Siegfried Linkwitz is the guy out there making foolishness out of all the "narrow dispersion is good" silliness. Maybe it's good in a PA, but not a living room. This crowd here deliberately avoids and ignores anything that disagrees with their OPINIONS. That's the source of this controversy.
You're trying to make factual a supposedly overriding sonic flaw with horn speakers with reference to their dispersive nature of directivity - because you heard all or some of them and suddenly finds it a compelling conclusion to deliver? Or, because it's a convenient (albeit irrelevant) theoretical stance that requires little on your part? Why is narrow dispersion a bad thing with speakers in domestic environments? Edge diffraction - does it occur with all horns, and to what extend does it really matter going by actual auditioning? Does any sought theoretical explanation correlate with your actual listening experience in this regard, or rather: how would it? Any other theory-laden straw man you care to pull from your magic hat?

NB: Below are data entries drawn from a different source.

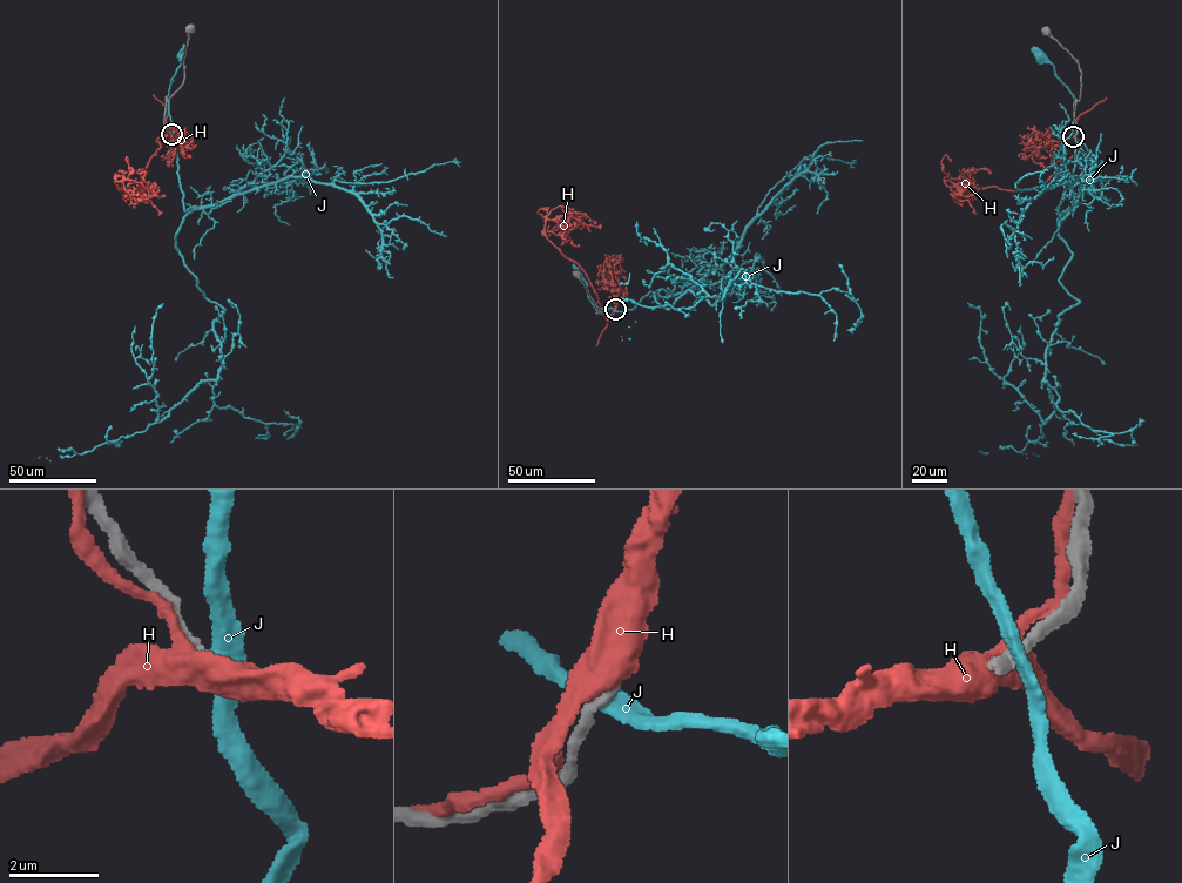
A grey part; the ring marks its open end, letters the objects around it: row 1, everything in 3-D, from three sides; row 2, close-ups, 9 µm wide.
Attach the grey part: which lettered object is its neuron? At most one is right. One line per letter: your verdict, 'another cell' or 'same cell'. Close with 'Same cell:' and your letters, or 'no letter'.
H: another cell
J: another cell
Same cell: no letter

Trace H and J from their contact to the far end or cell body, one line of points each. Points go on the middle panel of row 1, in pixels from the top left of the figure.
H: (615, 310), (607, 321), (586, 273), (544, 227), (552, 220), (564, 226), (572, 216), (600, 229)
J: (615, 310), (609, 308), (598, 311), (587, 294), (586, 281), (578, 274)

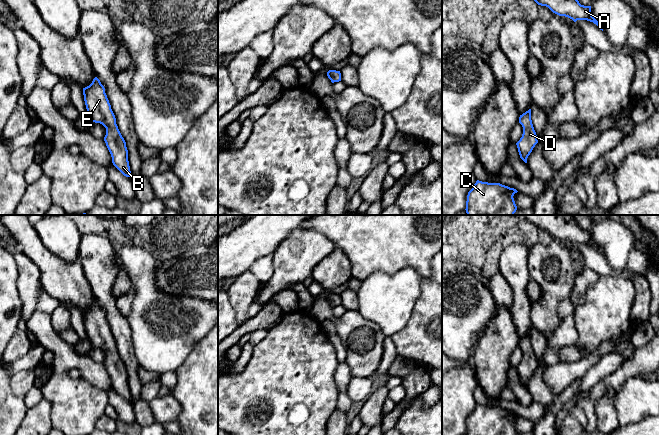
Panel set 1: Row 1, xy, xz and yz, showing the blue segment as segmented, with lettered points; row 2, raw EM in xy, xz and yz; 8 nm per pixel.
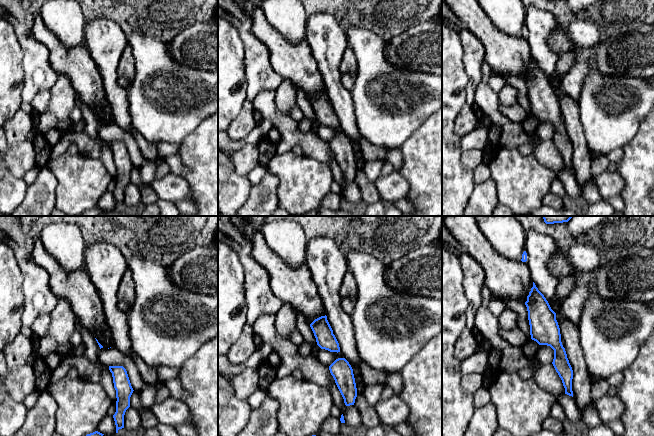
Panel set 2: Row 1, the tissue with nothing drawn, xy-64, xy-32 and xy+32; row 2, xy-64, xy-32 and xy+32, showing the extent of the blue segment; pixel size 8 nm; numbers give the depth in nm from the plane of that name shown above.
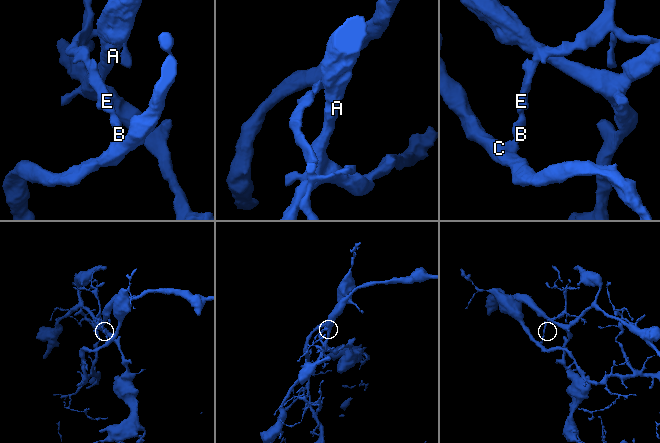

There was a time when you indulged - to a limited extend, one might add - in this discussion from an outset of actual LISTENING experience (the only thing that matters, right?), or to give it a chance with a range of or certain horn speakers, which in fact always comes down to OPINION. So please, don't try and direct this to where the proponents of horn sound avoid the arguments of anyone in disagreement, but rather see it as a reaction to any want of equating horn sound as a whole with a factually based flaw - one based on theory, no less. This is becoming trite. Move on.